Perhaps contrary to expectations, there is clear case law supporting corporate entities having rights under the Human Rights Act 1998 and the European Convention on Human Rights. Although such cases are still relatively rare, the most common way in which a corporate entity is likely to consider its rights have been infringed is in relation to the right to peaceful enjoyment of property enshrined in Article 1 of Protocol 1. For compensation to be payable, the Claimant needs to show that there has been a clear violation of rights. The Court is likely to order that a fair and equitable assessment of what damages should be awarded needs to be carried out, with the aim of putting the claimant back in the position they would have been in had the violation of rights not occurred.

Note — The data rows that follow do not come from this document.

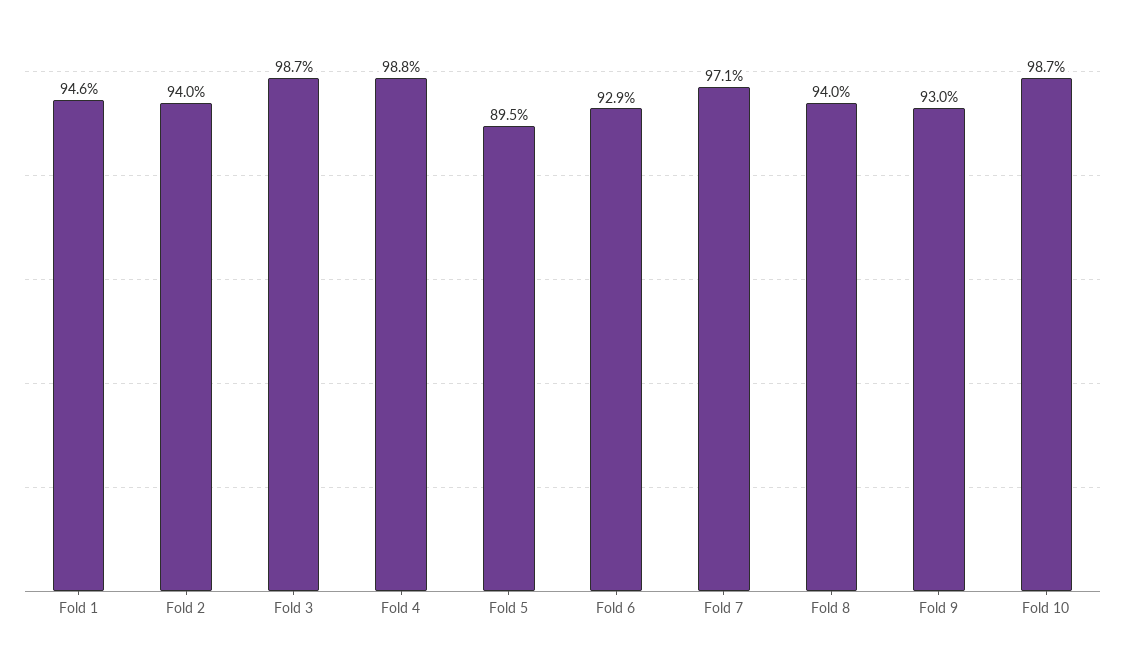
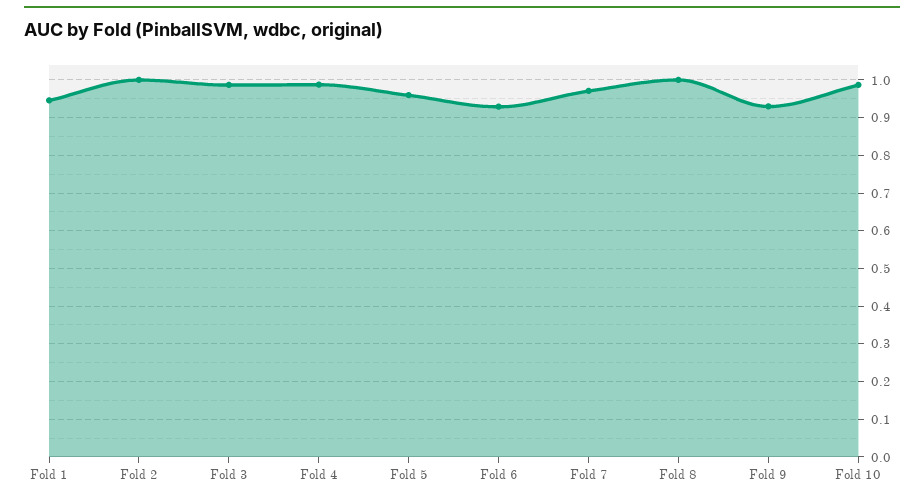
  {
    "Fold 1": 0.946,
-   "Fold 2": 0.94,
+   "Fold 2": 1,
    "Fold 3": 0.987,
    "Fold 4": 0.988,
-   "Fold 5": 0.895,
+   "Fold 5": 0.96,
    "Fold 6": 0.929,
    "Fold 7": 0.971,
-   "Fold 8": 0.94,
+   "Fold 8": 1,
    "Fold 9": 0.93,
    "Fold 10": 0.987
  }

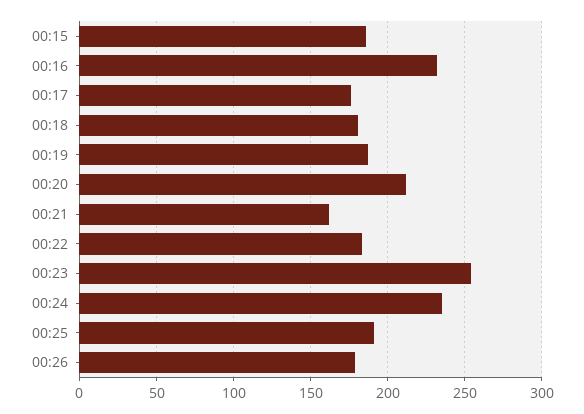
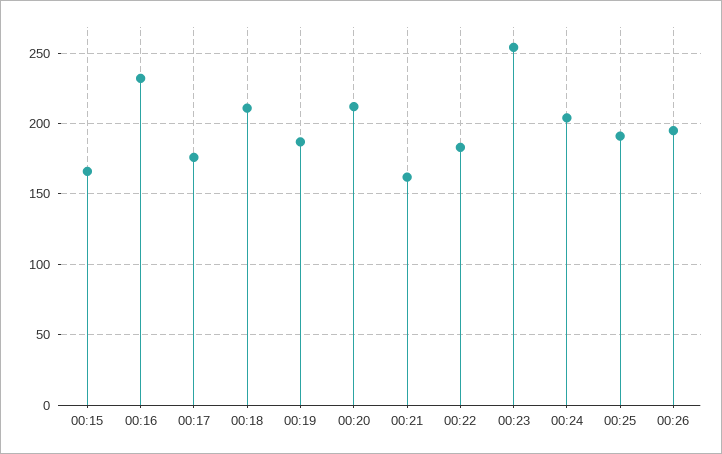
  {
-   "00:15": 185,
+   "00:15": 165,
    "00:16": 230,
    "00:17": 175,
-   "00:18": 180,
+   "00:18": 210,
    "00:19": 185,
    "00:20": 210,
    "00:21": 160,
    "00:22": 185,
    "00:23": 255,
-   "00:24": 235,
+   "00:24": 205,
    "00:25": 190,
-   "00:26": 180
+   "00:26": 195
  }

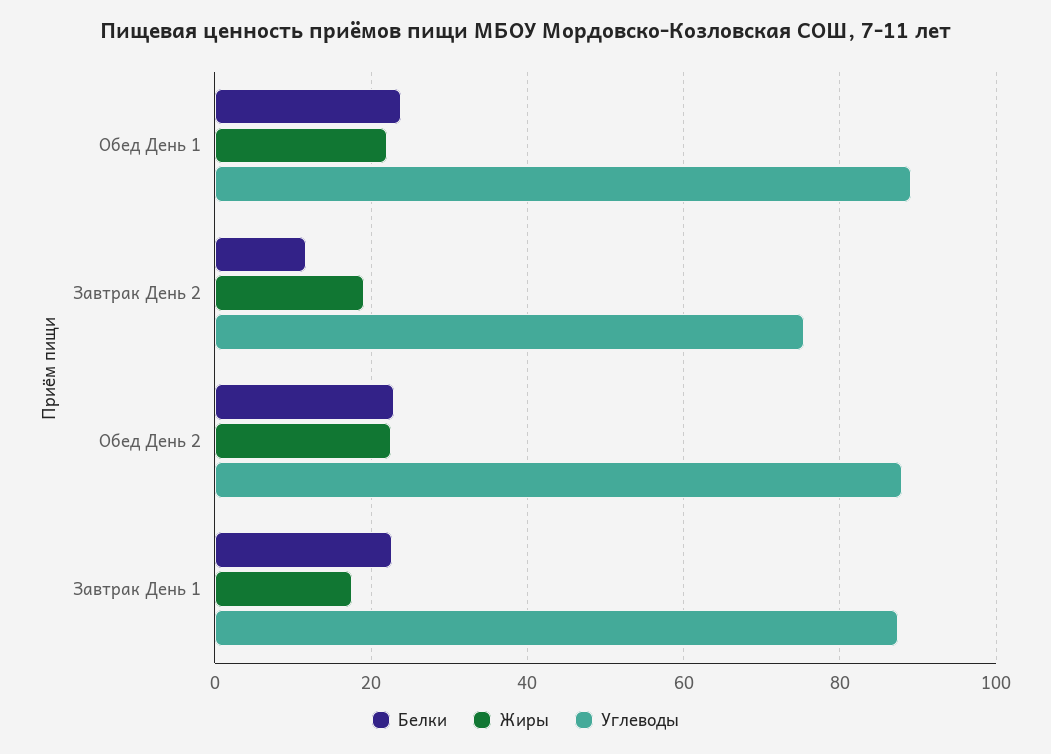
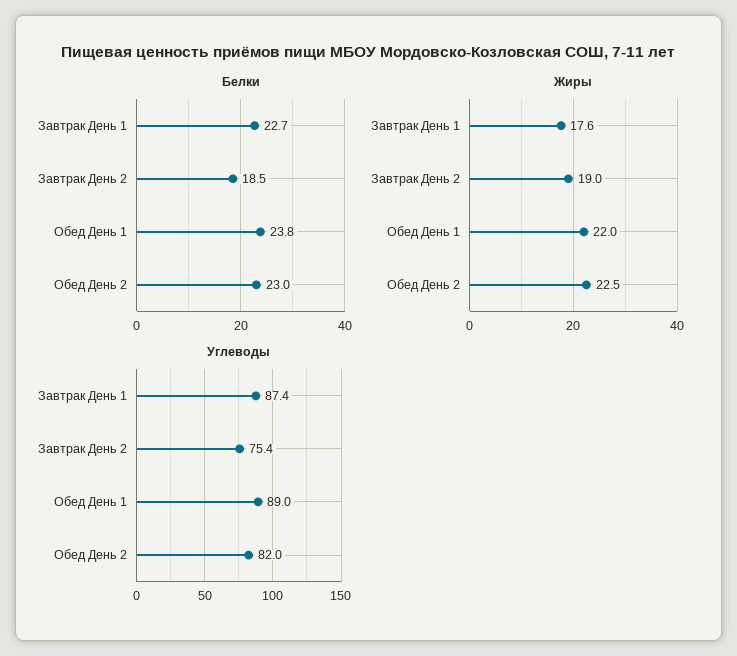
  {
    "Белки": {
      "Обед День 1": 23.8,
-     "Завтрак День 2": 12,
+     "Завтрак День 2": 18.5,
      "Обед День 2": 23,
      "Завтрак День 1": 22.7
    },
    "Жиры": {
      "Обед День 1": 22,
      "Завтрак День 2": 19,
      "Обед День 2": 22.5,
      "Завтрак День 1": 17.6
    },
    "Углеводы": {
      "Обед День 1": 89,
      "Завтрак День 2": 75.4,
-     "Обед День 2": 88,
+     "Обед День 2": 82,
      "Завтрак День 1": 87.4
    }
  }

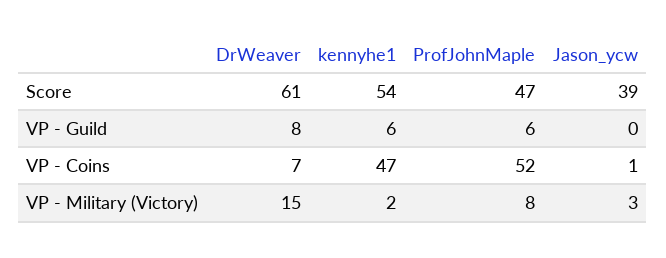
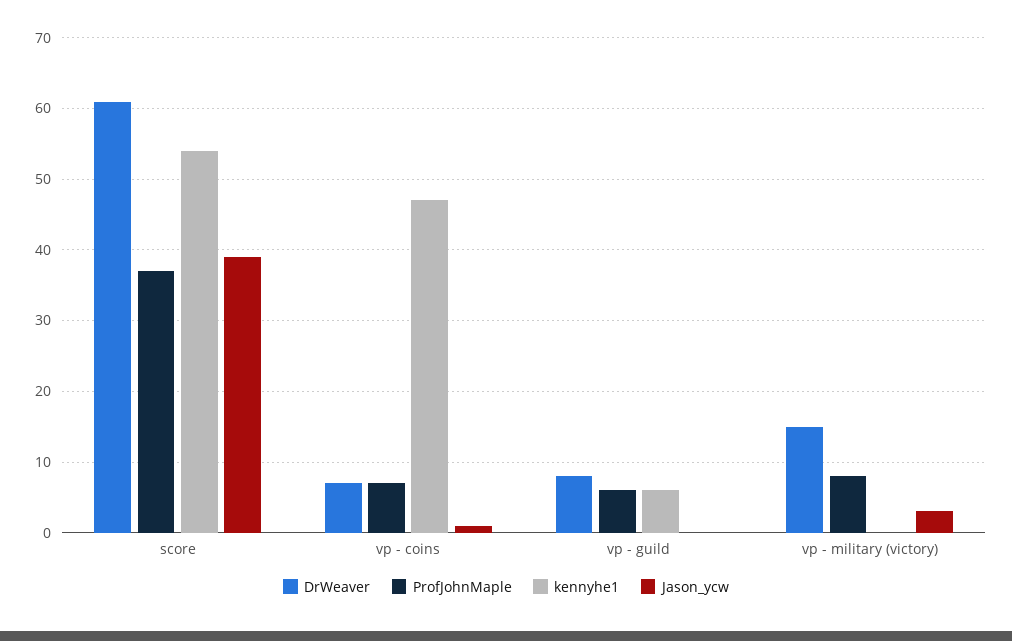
  {
    "DrWeaver": {
      "Score": 61,
      "VP - Guild": 8,
      "VP - Coins": 7,
      "VP - Military (Victory)": 15
    },
    "kennyhe1": {
      "Score": 54,
      "VP - Guild": 6,
      "VP - Coins": 47,
-     "VP - Military (Victory)": 2
+     "VP - Military (Victory)": 0
    },
    "ProfJohnMaple": {
-     "Score": 47,
+     "Score": 37,
      "VP - Guild": 6,
-     "VP - Coins": 52,
+     "VP - Coins": 7,
      "VP - Military (Victory)": 8
    },
    "Jason_ycw": {
      "Score": 39,
      "VP - Guild": 0,
      "VP - Coins": 1,
      "VP - Military (Victory)": 3
    }
  }

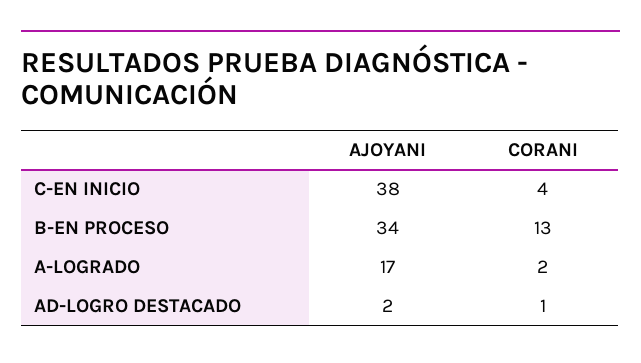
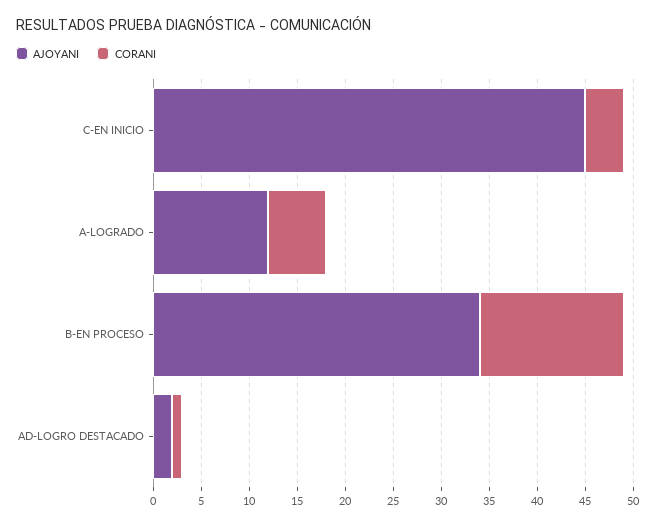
  {
    "AJOYANI": {
-     "C-EN INICIO": 38,
+     "C-EN INICIO": 45,
      "B-EN PROCESO": 34,
-     "A-LOGRADO": 17,
+     "A-LOGRADO": 12,
      "AD-LOGRO DESTACADO": 2
    },
    "CORANI": {
      "C-EN INICIO": 4,
-     "B-EN PROCESO": 13,
+     "B-EN PROCESO": 15,
-     "A-LOGRADO": 2,
+     "A-LOGRADO": 6,
      "AD-LOGRO DESTACADO": 1
    }
  }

Application to the facts of this case
The issue in this case was whether, despite failure to achieve
the fulfilment of the conditions precedent under the RPPAs within
the requisite time frame in respect of each of the RPPAs, there
remained extant "NFFO arrangements" which would be caught
by the Renewables Obligations Orders, preventing the generating
stations from benefitting from the new ROC scheme.
The Court held that the RPPAs had ceased to continue in existence
by agreement between the parties (the then owners of the generating
stations and the NFPA), once it had become clear that the
conditions precedent would not be able to be met. At that point,
the RPPAs ceased to be in force and effect, and so could not be
said to be "extant" for the purposes of the Renewbles
Obligation Orders.
Accordingly, the Court found that Ofgem had acted in error when it
refused to accept that the RPPAs had ceased to have effect for all
purposes, and therefore found that they were "excluded
generating stations" and therefore concluded that the
generating stations were not eligible to gain credits for the
generator under the ROC scheme. Ofgem's decision was therefore
unlawful and was formally quashed by the Court. Mandatory relief in
respect of retrospective accreditation for both generating stations
was also granted with effect from dates in 2009.
In addition, the Judge found that the Claimants' human rights
(under Article 1 Protocol 1 of the ECHR) had been breached, and
agreed that the Claimants should be eligible for compensation, on
the basis that they had been denied their statutory entitlement
under the scheme. The Judge accepted the concerns raised on behalf
of the Defendant that there might be a flood of similar claims, but
found that the Claimants were entitled to damages as a result of
Ofgem having misapplied the statutory scheme. The precise sum to be
awarded may be the subject of another hearing after 1 September
2011.
Conclusion
It is not yet clear whether Ofgem will seek to challenge the
outcome of this case. If it does not appeal, or in the event that
the appeal is unsuccessful, the case will set a potentially
dangerous precedent and act as a salutary warning to the regulator
to ensure that it interprets the complex secondary legislation
underpinning the ROCs regime very carefully. To avoid further
payouts, Ofgem must ensure that its decision-making is neither
illogical nor unreasonable, and that it is consistent with the
statutory scheme underpinning the regime.
In the meantime, it will be interesting to see whether the concerns
raised by Ofgem's barrister during the hearing that there would
be a large number of similar claims for compensation will come to
fruition.
1 [2011] WHC 1873, judgment of M. Justice Lindblom dated 10 August 2011. The Non-Fossil Purchasing Agency was an Interested Party in these proceedings.